Task item:
Each line of the data below from the one holding "моя копия игры BlockuDoku" to the one holding "ускореное видео написания", inclusive, is to be reproduced exactly; no other line belongs in the answer.

Given information:

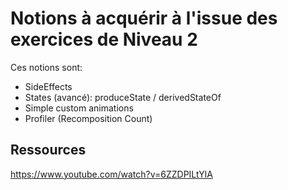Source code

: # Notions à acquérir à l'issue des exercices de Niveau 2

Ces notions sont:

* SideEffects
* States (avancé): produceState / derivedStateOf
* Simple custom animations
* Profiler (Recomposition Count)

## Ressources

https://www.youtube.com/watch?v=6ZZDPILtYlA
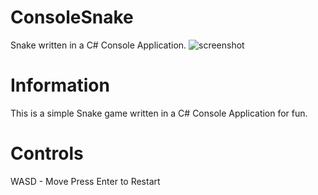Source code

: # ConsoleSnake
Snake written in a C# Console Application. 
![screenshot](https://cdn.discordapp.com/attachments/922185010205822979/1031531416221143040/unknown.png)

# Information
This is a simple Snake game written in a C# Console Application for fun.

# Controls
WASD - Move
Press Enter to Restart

* * *

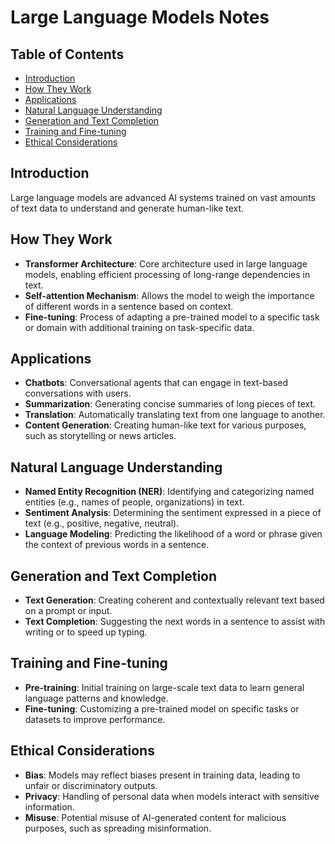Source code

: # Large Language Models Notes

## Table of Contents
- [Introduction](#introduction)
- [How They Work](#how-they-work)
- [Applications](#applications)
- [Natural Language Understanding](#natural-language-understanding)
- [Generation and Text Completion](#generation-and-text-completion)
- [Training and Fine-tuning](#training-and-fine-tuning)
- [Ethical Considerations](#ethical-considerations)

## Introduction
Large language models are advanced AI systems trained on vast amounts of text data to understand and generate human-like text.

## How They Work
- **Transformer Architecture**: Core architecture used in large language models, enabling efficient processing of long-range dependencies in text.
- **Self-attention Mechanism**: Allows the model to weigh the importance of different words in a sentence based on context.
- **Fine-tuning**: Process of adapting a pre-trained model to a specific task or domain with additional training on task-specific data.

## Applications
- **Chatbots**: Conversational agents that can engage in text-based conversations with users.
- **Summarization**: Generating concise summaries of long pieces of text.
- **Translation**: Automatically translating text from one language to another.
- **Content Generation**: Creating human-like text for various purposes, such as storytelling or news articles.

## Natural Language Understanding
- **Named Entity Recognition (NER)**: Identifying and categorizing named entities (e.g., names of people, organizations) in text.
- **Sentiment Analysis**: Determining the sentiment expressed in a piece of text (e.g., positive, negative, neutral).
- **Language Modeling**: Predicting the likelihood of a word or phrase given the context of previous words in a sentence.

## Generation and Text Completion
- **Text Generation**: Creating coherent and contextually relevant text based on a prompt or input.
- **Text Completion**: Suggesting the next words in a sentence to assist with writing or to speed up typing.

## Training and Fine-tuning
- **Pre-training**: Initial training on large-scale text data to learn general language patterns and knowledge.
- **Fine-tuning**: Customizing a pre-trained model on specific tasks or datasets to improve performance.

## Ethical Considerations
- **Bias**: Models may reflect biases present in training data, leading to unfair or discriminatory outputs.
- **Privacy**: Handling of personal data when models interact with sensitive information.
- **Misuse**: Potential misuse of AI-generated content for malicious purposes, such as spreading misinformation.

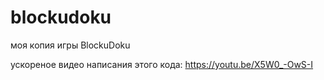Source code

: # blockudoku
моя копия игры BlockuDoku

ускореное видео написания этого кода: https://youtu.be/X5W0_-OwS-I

Solution for this task:
моя копия игры BlockuDoku

ускореное видео написания этого кода: https://youtu.be/X5W0_-OwS-I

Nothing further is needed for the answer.